This is code for the paper Stochastic Video Generation with a Learned Prior by Emily Denton and Rob Fergus. See the project page for details and generated video sequences.
To train the SVG-LP model on the 2 digit SM-MNIST dataset run:
python train_svg_lp.py --dataset smmnist --num_digits 2 --g_dim 128 --z_dim 10 --beta 0.0001 --data_root /path/to/data/ --log_dir /logs/will/be/saved/here/
If the MNIST dataset doesn't exist, it will be downloaded to the specified path.
To download the BAIR robot push dataset run:
sh data/download_bair.sh /path/to/data/
This will download the dataset in tfrecord format into the specified directory. To train the pytorch models, we need to first convert the tfrecord data into .png images by running:
python data/convert_bair.py --data_dir /path/to/data/
This may take some time.
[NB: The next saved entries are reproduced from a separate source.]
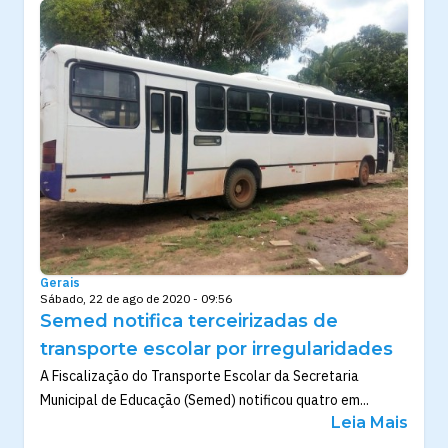
Gerais
Sábado, 22 de ago de 2020 - 09:56
Semed notifica terceirizadas de
transporte escolar por irregularidades
A Fiscalização do Transporte Escolar da Secretaria
Municipal de Educação (Semed) notificou quatro em...
Leia Mais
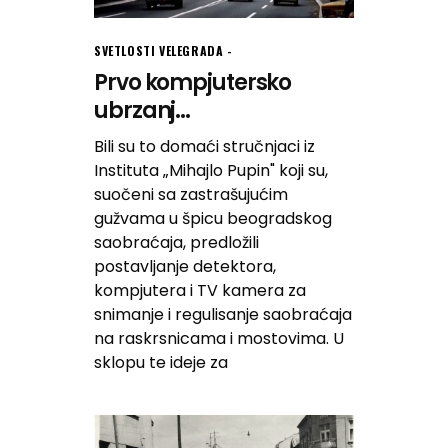
SVETLOSTI VELEGRADA
Prvo kompjutersko
ubrzanj...
Bili su to domaći stručnjaci iz
Instituta „Mihajlo Pupin" koji su,
suočeni sa zastrašujućim
gužvama u špicu beogradskog
saobraćaja, predložili
postavljanje detektora,
kompjutera i TV kamera za
snimanje i regulisanje saobraćaja
na raskrsnicama i mostovima. U
sklopu te ideje za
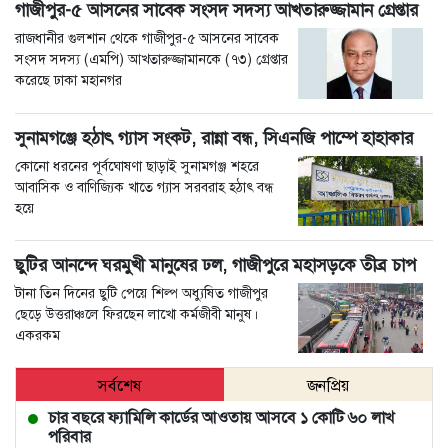
গাজীপুর-৫ আসনের সাবেক সংসদ সদস্য আখতারুজ্জামান গ্রেপ্তার
রাজধানীর গুলশান থেকে গাজীপুর-৫ আসনের সাবেক
সংসদ সদস্য (এমপি) আখতারুজ্জামানকে (৭৩) গ্রেপ্তার
করেছে ঢাকা মহানগর
সুনামগঞ্জে হঠাৎ গ্যাস সংকট, রান্না বন্ধ, সিএনজি পাম্পে হাহাকার
কোনো ধরনের পূর্বঘোষণা ছাড়াই সুনামগঞ্জ শহরে
আবাসিক ও বাণিজ্যিক খাতে গ্যাস সরবরাহ হঠাৎ বন্ধ
হয়ে
ছুটির আনন্দে ঘরমুখী মানুষের ঢল, গাজীপুরে মহাসড়কে তীব্র চাপ
টানা তিন দিনের ছুটি পেয়ে শিল্প অধ্যুষিত গাজীপুর
ছেড়ে উত্তরাঞ্চলে ফিরছেন লাখো কর্মজীবী মানুষ।
একরকম
সর্বশেষ
জনপ্রিয়
চার বছরে ফ্যামিলি কার্ডের আওতায় আসবে ১ কোটি ৬০ লাখ
পরিবার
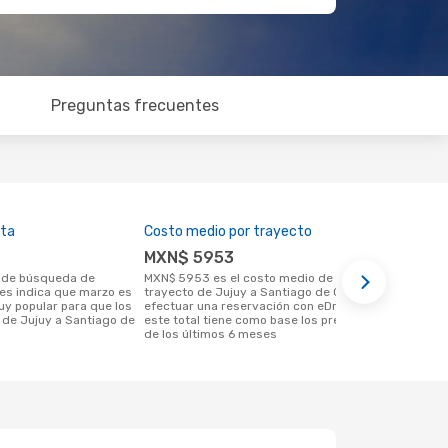
Preguntas frecuentes
lta
Costo medio por trayecto
Mejor mome
MXN$ 5953
noviemb
MXN$ 5953 es el costo medio de un
Según los datos y resultados de
tes indica que marzo es
trayecto de Jujuy a Santiago de Chile al
búsqueda de
 popular para que los
efectuar una reservación con eDreams,
es un momen
n de Jujuy a Santiago de
este total tiene como base los precios
viaja de Juj
de los últimos 6 meses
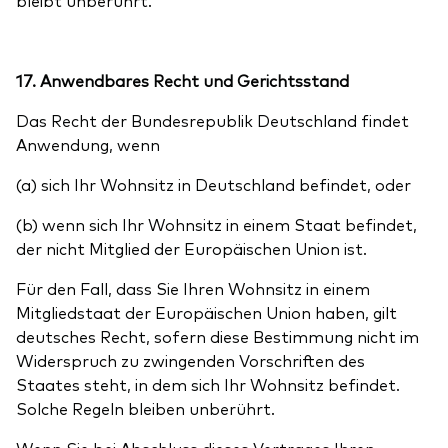
bleibt unberührt.
17. Anwendbares Recht und Gerichtsstand
Das Recht der Bundesrepublik Deutschland findet
Anwendung, wenn
(a) sich Ihr Wohnsitz in Deutschland befindet, oder
(b) wenn sich Ihr Wohnsitz in einem Staat befindet,
der nicht Mitglied der Europäischen Union ist.
Für den Fall, dass Sie Ihren Wohnsitz in einem
Mitgliedstaat der Europäischen Union haben, gilt
deutsches Recht, sofern diese Bestimmung nicht im
Widerspruch zu zwingenden Vorschriften des
Staates steht, in dem sich Ihr Wohnsitz befindet.
Solche Regeln bleiben unberührt.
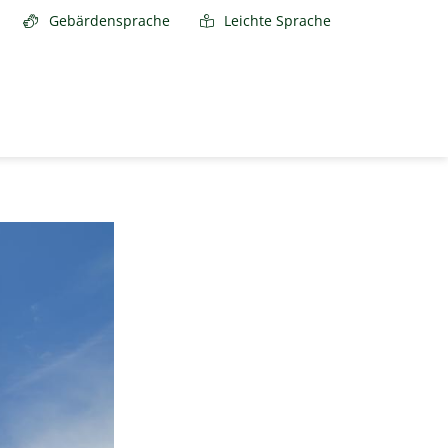
Gebärdensprache
Leichte Sprache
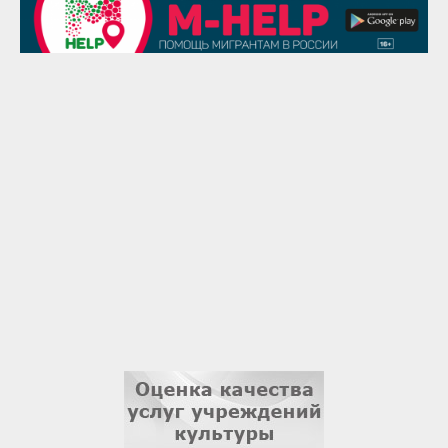
29 августа
Надежда Рослова
1 сентября
Гали Хасанов
1 сентября
Владислав Тома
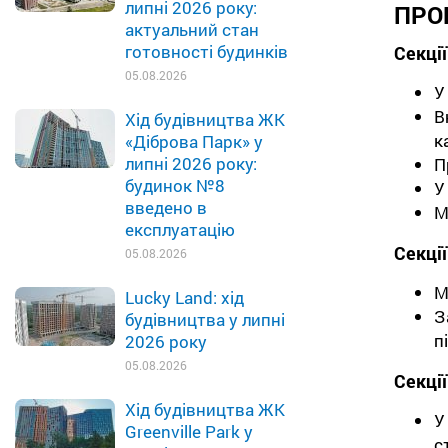
липні 2026 року:
ПРО
актуальний стан
готовності будинків
Секції
05.08.2026
У
В
Хід будівництва ЖК
к
«Діброва Парк» у
липні 2026 року:
П
будинок №8
У
введено в
М
експлуатацію
Секції
05.08.2026
М
Lucky Land: хід
З
будівництва у липні
п
2026 року
05.08.2026
Секції
Хід будівництва ЖК
У
Greenville Park у
с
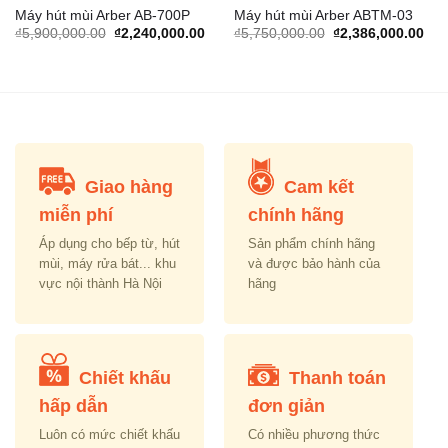
Máy hút mùi Arber AB-700P
Máy hút mùi Arber ABTM-03
rrent
Original
Current
Original
Cur
₫
5,900,000.00
₫
2,240,000.00
₫
5,750,000.00
₫
2,386,000.00
ice
price
price
price
pric
was:
is:
was:
is:
,589,000.00.
₫5,900,000.00.
₫2,240,000.00.
₫5,750,000.00.
₫2,
Giao hàng
Cam kết
miễn phí
chính hãng
Áp dụng cho bếp từ, hút
Sản phẩm chính hãng
mùi, máy rửa bát... khu
và được bảo hành của
vực nội thành Hà Nội
hãng
Chiết khấu
Thanh toán
hấp dẫn
đơn giản
Luôn có mức chiết khấu
Có nhiều phương thức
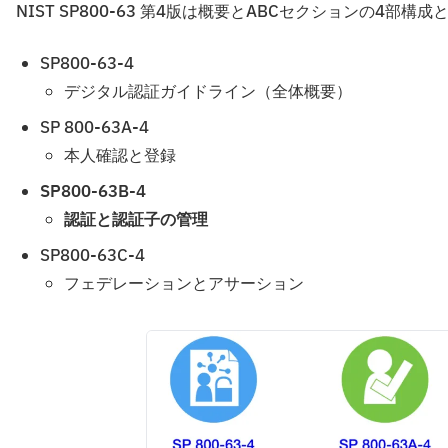
NIST SP800-63 第4版は概要とABCセクションの4部構
SP800-63-4
デジタル認証ガイドライン（全体概要）
SP 800-63A-4
本人確認と登録
SP800-63B-4
認証と認証子の管理
SP800-63C-4
フェデレーションとアサーション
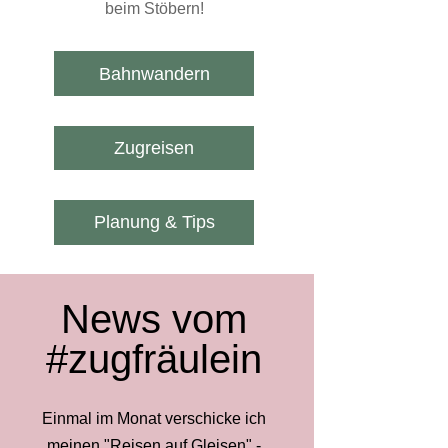
beim Stöbern!
Bahnwandern
Zugreisen
Planung & Tips
News vom
#zugfräulein
Einmal im Monat verschicke ich
meinen "Reisen auf Gleisen" -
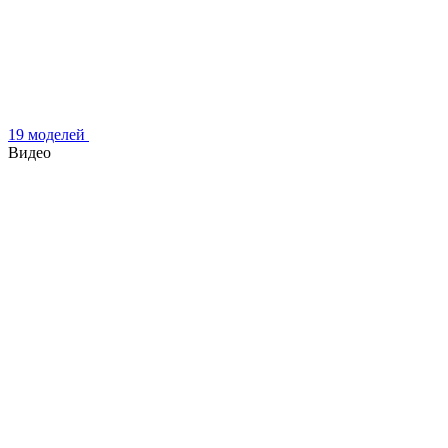
19 моделей
Видео
17 февраля 2026
Диммер TY TUYA Wi-Fi, 433Mhz и Кинетическая панель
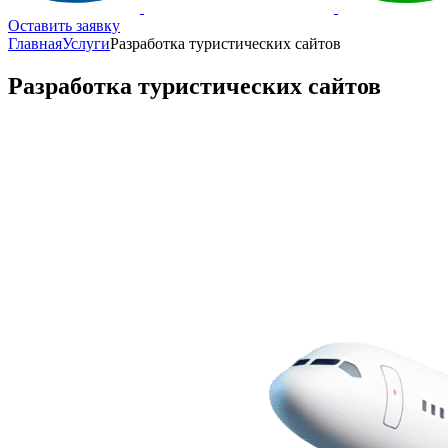
Оставить заявку
Главная
Услуги
Разработка туристических сайтов
Разработка туристических сайтов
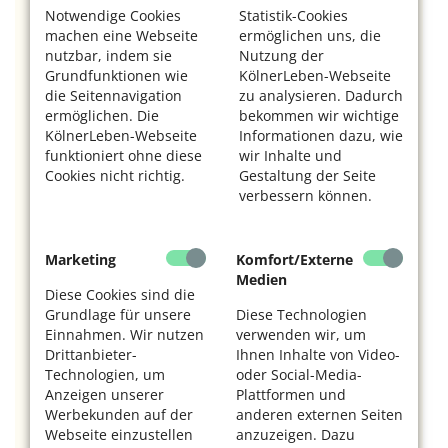
Frauen-Herzambulanz am Herz- und
Notwendige Cookies
Statistik-Cookies
Gefäßzentrum des Universitätsklinikums
machen eine Webseite
ermöglichen uns, die
Frankfurt/Main:
nutzbar, indem sie
Nutzung der
Grundfunktionen wie
KölnerLeben-Webseite
Frau Seegers, wie macht sich ein Herzinfarkt bei
die Seitennavigation
zu analysieren. Dadurch
Frauen bemerkbar?
ermöglichen. Die
bekommen wir wichtige
KölnerLeben-Webseite
Informationen dazu, wie
Das hängt vom Alter und der Konstitution der
funktioniert ohne diese
wir Inhalte und
Patientinnen sowie von den Begleiterkrankungen ab.
Cookies nicht richtig.
Gestaltung der Seite
Häufig berichten Frauen von anderen Beschwerden,
verbessern können.
zum Beispiel nur im Oberbauch, im Rücken oder im
Kiefer- und Halsbereich. Sie nennen zudem eine
größere Fülle von Symptomen, wie: „Ich fühle mich
Marketing
Komfort/Externe
schon den ganzen Tag nicht gut und bekomme nicht
Medien
mehr richtig Luft. Und es zieht in beiden Armen. Ich
Diese Cookies sind die
habe Kieferschmerzen und irgendwie fühle ich mich,
Grundlage für unsere
Diese Technologien
als säße ein Elefant auf meiner Brust.“ Ich hatte zum
Einnahmen. Wir nutzen
verwenden wir, um
Beispiel einmal eine Patientin, die ich nach
Drittanbieter-
Ihnen Inhalte von Video-
Technologien, um
oder Social-Media-
Brustschmerzen fragte, und sie sagte: „Nein, nein.
Anzeigen unserer
Plattformen und
Ich hatte nur ein Engegefühl.“ Doch medizinisch
Werbekunden auf der
anderen externen Seiten
gesehen ist beides dasselbe. Das Problem ist, bei
Webseite einzustellen
anzuzeigen. Dazu
einem Herzinfarkt bleibt nicht viel Zeit, es muss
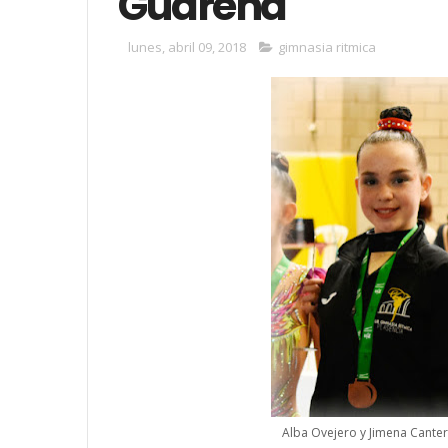
Guareña
lunes, abril 09, 2018
gimnasia ritmica
Alba Ovejero y Jimena Cante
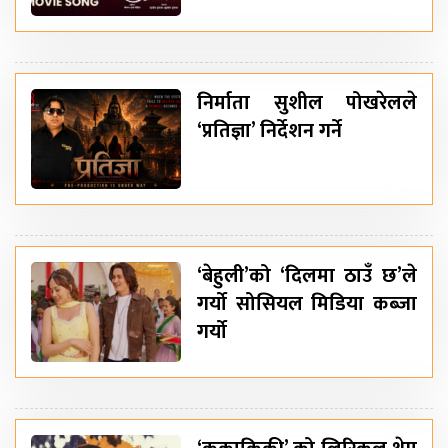
निर्माता सुशील पोखरेलले
‘प्रतिज्ञा’ निर्देशन गर्ने
‘बेहुली’को ‘दिलमा ठाउँ छ’ले
गर्यो सोसियल मिडिया कब्जा
गर्यो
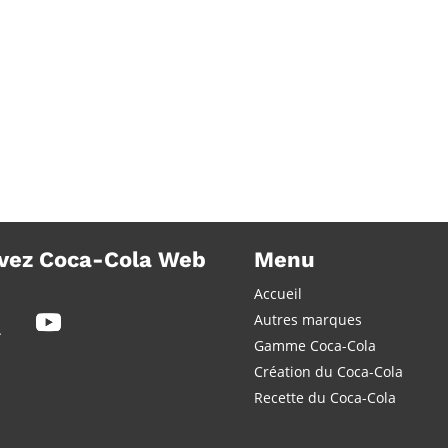
vez Coca-Cola Web
Menu
Accueil
Autres marques
Gamme Coca-Cola
Création du Coca-Cola
Recette du Coca-Cola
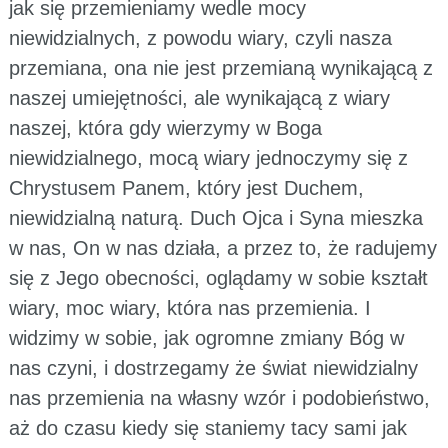
jak się przemieniamy wedle mocy
niewidzialnych, z powodu wiary, czyli nasza
przemiana, ona nie jest przemianą wynikającą z
naszej umiejętności, ale wynikającą z wiary
naszej, która gdy wierzymy w Boga
niewidzialnego, mocą wiary jednoczymy się z
Chrystusem Panem, który jest Duchem,
niewidzialną naturą. Duch Ojca i Syna mieszka
w nas, On w nas działa, a przez to, że radujemy
się z Jego obecności, oglądamy w sobie kształt
wiary, moc wiary, która nas przemienia. I
widzimy w sobie, jak ogromne zmiany Bóg w
nas czyni, i dostrzegamy że świat niewidzialny
nas przemienia na własny wzór i podobieństwo,
aż do czasu kiedy się staniemy tacy sami jak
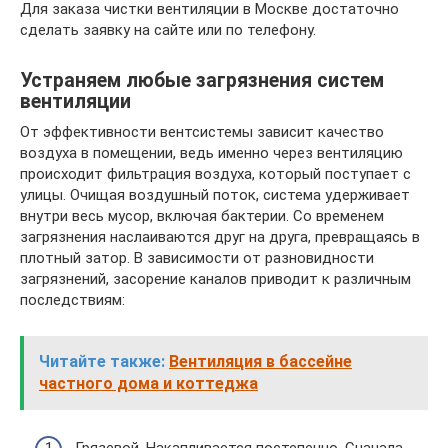
Для заказа чистки вентиляции в Москве достаточно
сделать заявку на сайте или по телефону.
Устраняем любые загрязнения систем
вентиляции
От эффективности вентсистемы зависит качество
воздуха в помещении, ведь именно через вентиляцию
происходит фильтрация воздуха, который поступает с
улицы. Очищая воздушный поток, система удерживает
внутри весь мусор, включая бактерии. Со временем
загрязнения наслаиваются друг на друга, превращаясь в
плотный затор. В зависимости от разновидности
загрязнений, засорение каналов приводит к различным
последствиям:
Читайте также:
Вентиляция в бассейне
частного дома и коттеджа
Грязевой. Накапливается постепенно. Сначала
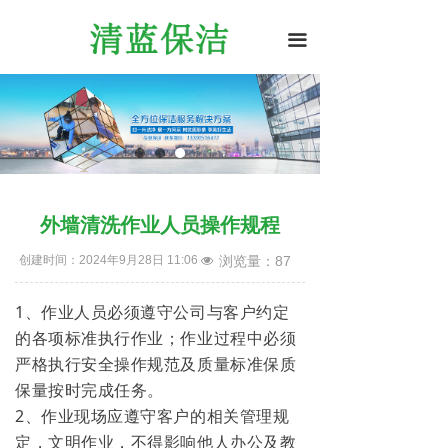
끀
外墙清洗作业人员操作规程
创建时间：
2024年9月28日
11:06
浏览量：
87
넶
1、作业人员必须遵守公司与客户约定
的各项标准执行作业；作业过程中必须
严格执行安全操作规范及质量标准保质
保量按时完成任务。
2、作业现场应遵守客户的相关管理规
定，文明作业，不得影响他人办公及教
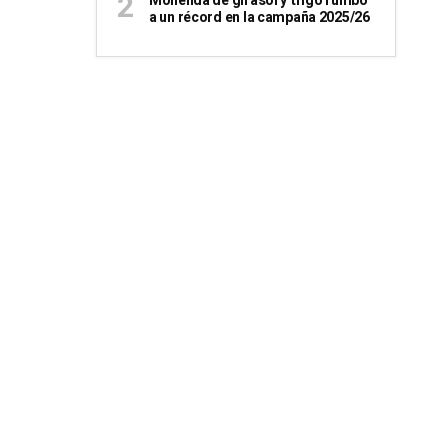
Molienda de girasol y trigo rumbo
a un récord en la campaña 2025/26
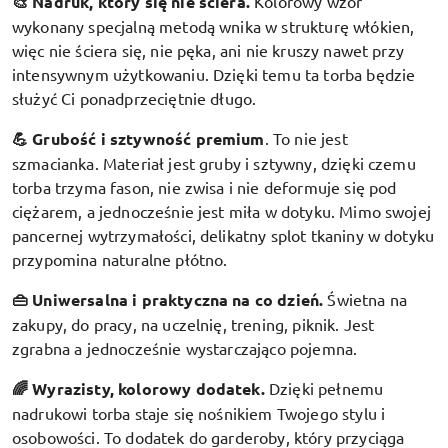
🎨 Nadruk, który się nie ściera.
Kolorowy wzór
wykonany specjalną metodą wnika w strukturę włókien,
więc nie ściera się, nie pęka, ani nie kruszy nawet przy
intensywnym użytkowaniu. Dzięki temu ta torba będzie
służyć Ci ponadprzeciętnie długo.
💪 Grubość i sztywność premium
.
To nie jest
szmacianka. Materiał jest gruby i sztywny, dzięki czemu
torba trzyma fason, nie zwisa i nie deformuje się pod
ciężarem, a jednocześnie jest miła w dotyku. Mimo swojej
pancernej wytrzymałości, delikatny splot tkaniny w dotyku
przypomina naturalne płótno.
👜 Uniwersalna i praktyczna na co dzień.
Świetna na
zakupy, do pracy, na uczelnię, trening, piknik. Jest
zgrabna a jednocześnie wystarczająco pojemna.
🌈 Wyrazisty, kolorowy dodatek
.
Dzięki pełnemu
nadrukowi torba staje się nośnikiem Twojego stylu i
osobowości. To dodatek do garderoby, który przyciąga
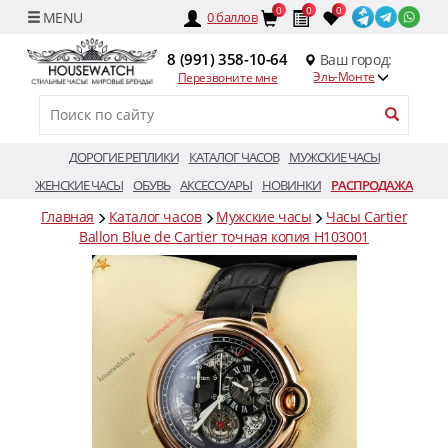
0
0
0
0
баллов
8 (991) 358-10-64
Ваш город:
Эль-Монте
Перезвоните мне
ДОРОГИЕ РЕПЛИКИ
КАТАЛОГ ЧАСОВ
МУЖСКИЕ ЧАСЫ
ЖЕНСКИЕ ЧАСЫ
ОБУВЬ
АКСЕССУАРЫ
НОВИНКИ
РАСПРОДАЖА
Главная
Каталог часов
Мужские часы
Часы Cartier
Ballon Blue de Cartier точная копия H103001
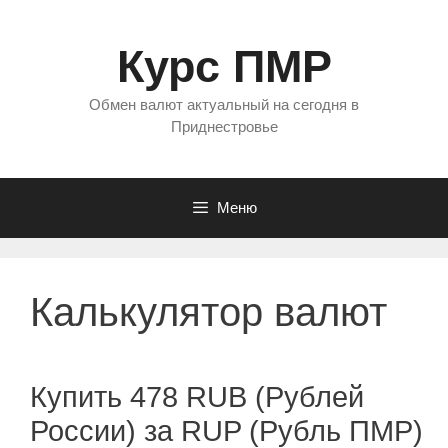
Перейти
к
Курс ПМР
содержимому
Обмен валют актуальный на сегодня в
Приднестровье
Меню
Калькулятор валют
Купить 478 RUB (Рублей
России) за RUP (Рубль ПМР)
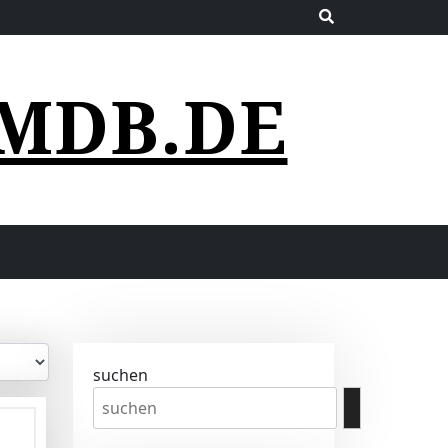
MDB.DE
suchen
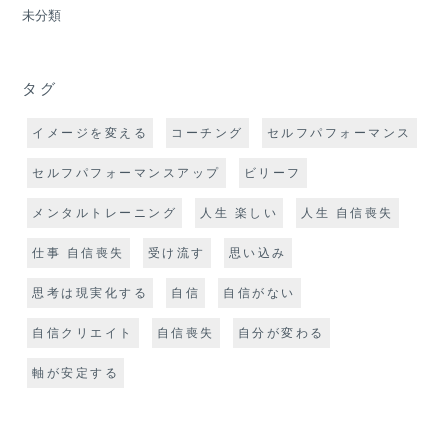
未分類
タグ
イメージを変える
コーチング
セルフパフォーマンス
セルフパフォーマンスアップ
ビリーフ
メンタルトレーニング
人生 楽しい
人生 自信喪失
仕事 自信喪失
受け流す
思い込み
思考は現実化する
自信
自信がない
自信クリエイト
自信喪失
自分が変わる
軸が安定する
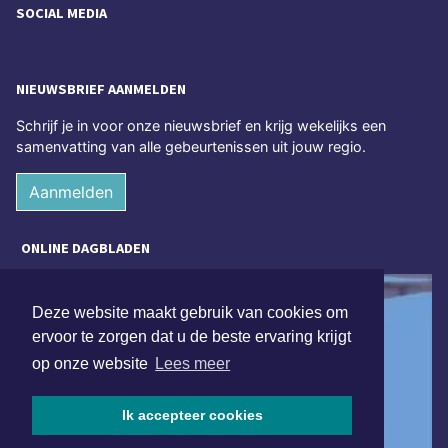
SOCIAL MEDIA
NIEUWSBRIEF AANMELDEN
Schrijf je in voor onze nieuwsbrief en krijg wekelijks een
samenvatting van alle gebeurtenissen uit jouw regio.
Aanmelden
ONLINE DAGBLADEN
Deze website maakt gebruik van cookies om
ervoor te zorgen dat u de beste ervaring krijgt
op onze website
Lees meer
Ik accepteer cookies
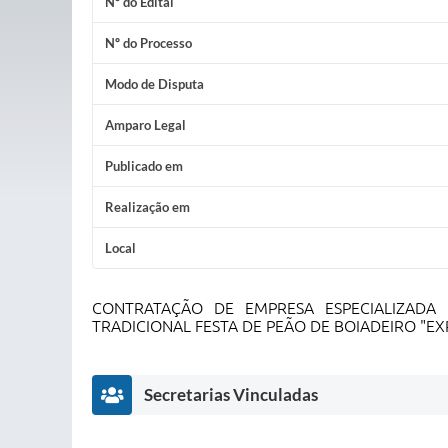
Nº do Edital
Nº do Processo
Modo de Disputa
Amparo Legal
Publicado em
Realização em
Local
CONTRATAÇÃO DE EMPRESA ESPECIALIZADA
TRADICIONAL FESTA DE PEÃO DE BOIADEIRO "EX
Secretarias Vinculadas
Images will be saved in /path/to/data/processeddata
.
Now we can train the SVG-LP model by running:
python train_svg_lp.py --dataset bair --model vgg --g_dim 128 --z_dim 64 --beta 0.0001 --n_past 2 --n_future 10 --channels 3 --data_root /path/to/data/ --log_dir /logs/will/be/saved/here/
To generate images with a pretrained SVG-LP model run:
python generate_svg_lp.py --model_path pretrain_models/svglp_bair.pth --log_dir /generated/images/will/save/here/